Mismatch severity table

When the live runtime diverges from the recorded lock, each field is classified:

Field Severity Policy
dlm_sha256 ALLOW Editing the doc is the point of DLM.
base_model_revision ERROR Breaks reproducibility; requires --update-lock to accept.
torch major version ERROR
torch minor/patch WARN
transformers / peft / trl / accelerate / llama_cpp WARN
bitsandbytes any WARN QLoRA kernels are version-sensitive.
hardware_tier WARN Re-plan recommended.
determinism_class WARN
determinism_flags WARN

WARN mismatches print to stderr but don't block the run. ERROR mismatches raise LockValidationError → exit code 1 with runbook hints.

CLI flags

Flag Behavior
(default) Validate; abort on ERROR, warn on WARN, proceed + write.
--strict-lock Upgrade every WARN to ERROR.
--update-lock Skip validation, always write. For intentional drift acceptance.
--ignore-lock Skip validation, don't write. For experimentation; the lock on disk stays stale.
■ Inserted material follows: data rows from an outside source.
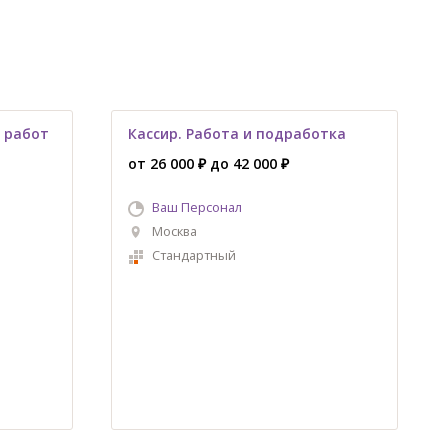
 работ
Кассир. Работа и подработка
от 26 000 ₽ до 42 000 ₽
Ваш Персонал
Москва
Стандартный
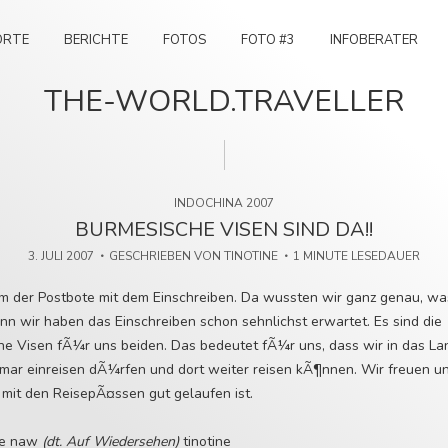
ORTE
BERICHTE
FOTOS
FOTO #3
INFOBERATER
THE-WORLD.TRAVELLER
INDOCHINA 2007
BURMESISCHE VISEN SIND DA!!
3. JULI 2007
GESCHRIEBEN VON
TINOTINE
1 MINUTE LESEDAUER
am der Postbote mit dem Einschreiben. Da wussten wir ganz genau, wa
nn wir haben das Einschreiben schon sehnlichst erwartet. Es sind die
he Visen fÃ¼r uns beiden. Das bedeutet fÃ¼r uns, dass wir in das L
mar einreisen dÃ¼rfen und dort weiter reisen kÃ¶nnen. Wir freuen un
 mit den ReisepÃ¤ssen gut gelaufen ist.
ae naw
(dt. Auf Wiedersehen)
tinotine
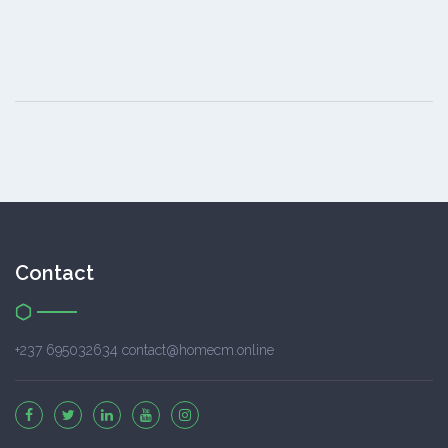
Contact
+237 695032634 contact@homecm.online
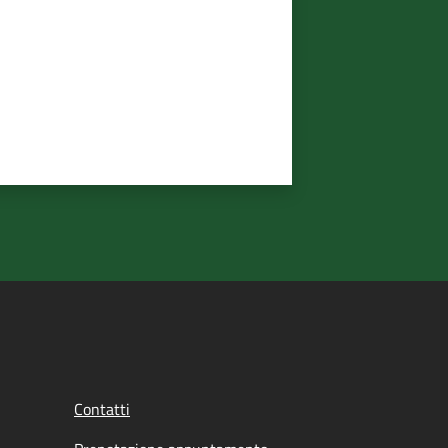
Contatti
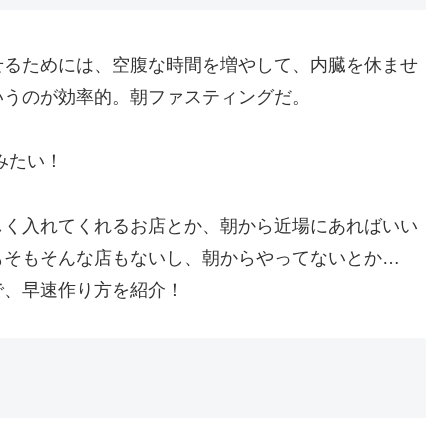
せるためには、空腹な時間を増やして、内臓を休ませ
いうのが効率的。朝ファスティングだ。
みたい！
しく入れてくれるお店とか、朝から近場にあればいい
もそもそんな店もないし、朝からやってないとか…
で、早速作り方を紹介！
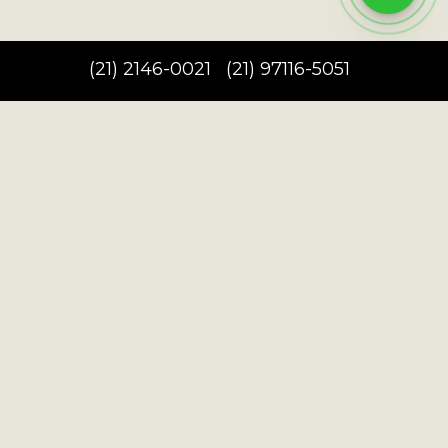
(
21
)
2146-0021
(
21
)
97116-5051
Redes Sociais:
Português
NEWSLETTER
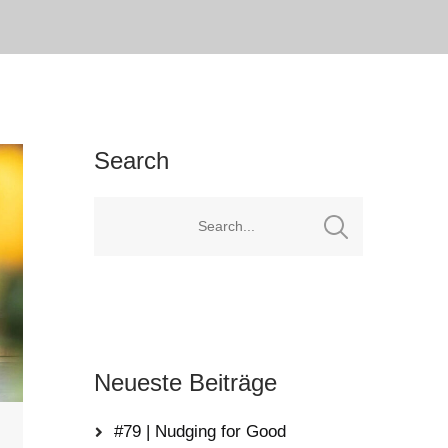
Search
Neueste Beiträge
#79 | Nudging for Good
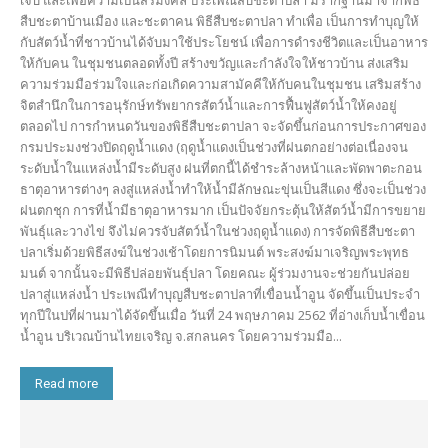
เจ็บ และเพื่อความเป็นสิริมงคล ประเพณีสืบชะตาปลา มีรากฐานมาจากพิธี
สืบชะตาบ้านเมือง และชะตาคน พิธีสืบชะตาปลา ทำเพื่อ เป็นการทำบุญให้
กับสัตว์น้ำที่ชาวบ้านได้จับมาใช้ประโยชน์ เพื่อการดำรงชีวิตและเป็นอาหาร
ให้กับคน ในชุมชนตลอดทั้งปี สร้างขวัญและกำลังใจให้ชาวบ้าน ส่งเสริม
ความร่วมมือร่วมใจและก่อเกิดความสามัคคีให้กับคนในชุมชน เสริมสร้าง
จิตสำนึกในการอนุรักษ์ทรัพยากรสัตว์น้ำและการฟื้นฟูสัตว์น้ำให้คงอยู่
ตลอดไป การกำหนดวันของพิธีสืบชะตาปลา จะจัดขึ้นก่อนการประกาศของ
กรมประมงช่วงปิดฤดูน้ำแดง (ฤดูน้ำแดงเป็นช่วงที่ฝนตกอย่างต่อเนื่องจน
ระดับน้ำในแหล่งน้ำมีระดับสูง ฝนที่ตกนี้ได้ชำระล้างหน้าและพัดพาตะกอน
ธาตุอาหารต่างๆ ลงสู่แหล่งน้ำทำให้น้ำมีลักษณะขุ่นเป็นสีแดง ซึ่งจะเป็นช่วง
ฝนตกชุก การที่น้ำมีธาตุอาหารมาก เป็นปัจจัยกระตุ้นให้สัตว์น้ำมีการขยาย
พันธุ์และวางไข่ จึงไม่ควรจับสัตว์น้ำในช่วงฤดูน้ำแดง) การจัดพิธีสืบชะตา
ปลาเริ่มด้วยพิธีสงฆ์ในช่วงเช้าโดยการนิมนต์ พระสงฆ์มาเจริญพระพุทธ
มนต์ จากนั้นจะมีพิธีปล่อยพันธุ์ปลา โดยคณะ ผู้ร่วมงานจะช่วยกันปล่อย
ปลาสู่แหล่งน้ำ ประเพณีทำบุญสืบชะตาปลาที่เขื่อนน้ำอูน จัดขึ้นเป็นประจำ
ทุกปีในปที่ผ่านมาได้จัดขึ้นเมื่อ วันที่ 24 พฤษภาคม 2562 ที่อ่างเก็บน้ำเขื่อน
น้ำอูน บริเวณบ้านไทยเจริญ จ.สกลนคร โดยความร่วมมือ...
Read more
The three flags are mutually exclusive. See CLI reference.

Determinism tiers

The determinism_class field records what tier the host supports:

  • strong — CUDA with all deterministic kernels available. Bit-exact reproduction expected across runs.
  • best-effort — MPS, ROCm, or CUDA without the full deterministic kernel set. Loss curves are close but not bit-identical.
  • advisory — CPU-only or a configuration where DLM refuses to promise determinism (some MPS ops fall here).

The golden integration test runs on CPU (tier advisory) and still passes because SmolLM2-135M doesn't exercise the nondeterministic kernels. On larger bases the CPU tier stops being bit-exact; that's honest and documented.

Regenerating the golden

When a pinned version changes deliberately (dep bump, llama.cpp tag move), the recorded adapter SHA must be refreshed:

# Dry run — report the old vs new SHA without writing.
$ uv run python scripts/regen-determinism-golden.py

# Review the diff; then approve:
$ uv run python scripts/regen-determinism-golden.py --approve

The script:

  1. Samples capture_runtime_versions() to produce the current tuple.
  2. Runs the tiny-model training twice; confirms the two SHAs match.
  3. Writes tests/golden/determinism/tuple-<hash>.json keyed by a SHA-256 of the sorted version tuple + platform.
  4. Upserts .determinism/lock.json with the tuple path, adapter SHA, platform, and pinned versions.

Each tuple gets its own golden; the tuple file is keyed by content so running on a new platform simply writes a new golden file. The repo-level index keeps the checked-in set explicit and avoids overloading the per-store dlm.lock name with a second meaning. The reviewer checks in the tuple file and the index update alongside the dep bump.

Non-goals

  • Byte-exact reproducibility from pure source. DLM's replay corpus carries prior-run signal. Reconstructing a specific adapter without its replay history isn't possible — use dlm pack to archive.
  • Airgapped reproducibility. The first dlm train against a new base pulls from HuggingFace. Subsequent runs use the local cache. We don't currently ship a fully-offline path; --include-base on dlm pack is the workaround.
  • MPS bit-exactness for large bases. Apple's Metal kernels aren't deterministic for every op we use; the best-effort tier is an honest label, not a TODO.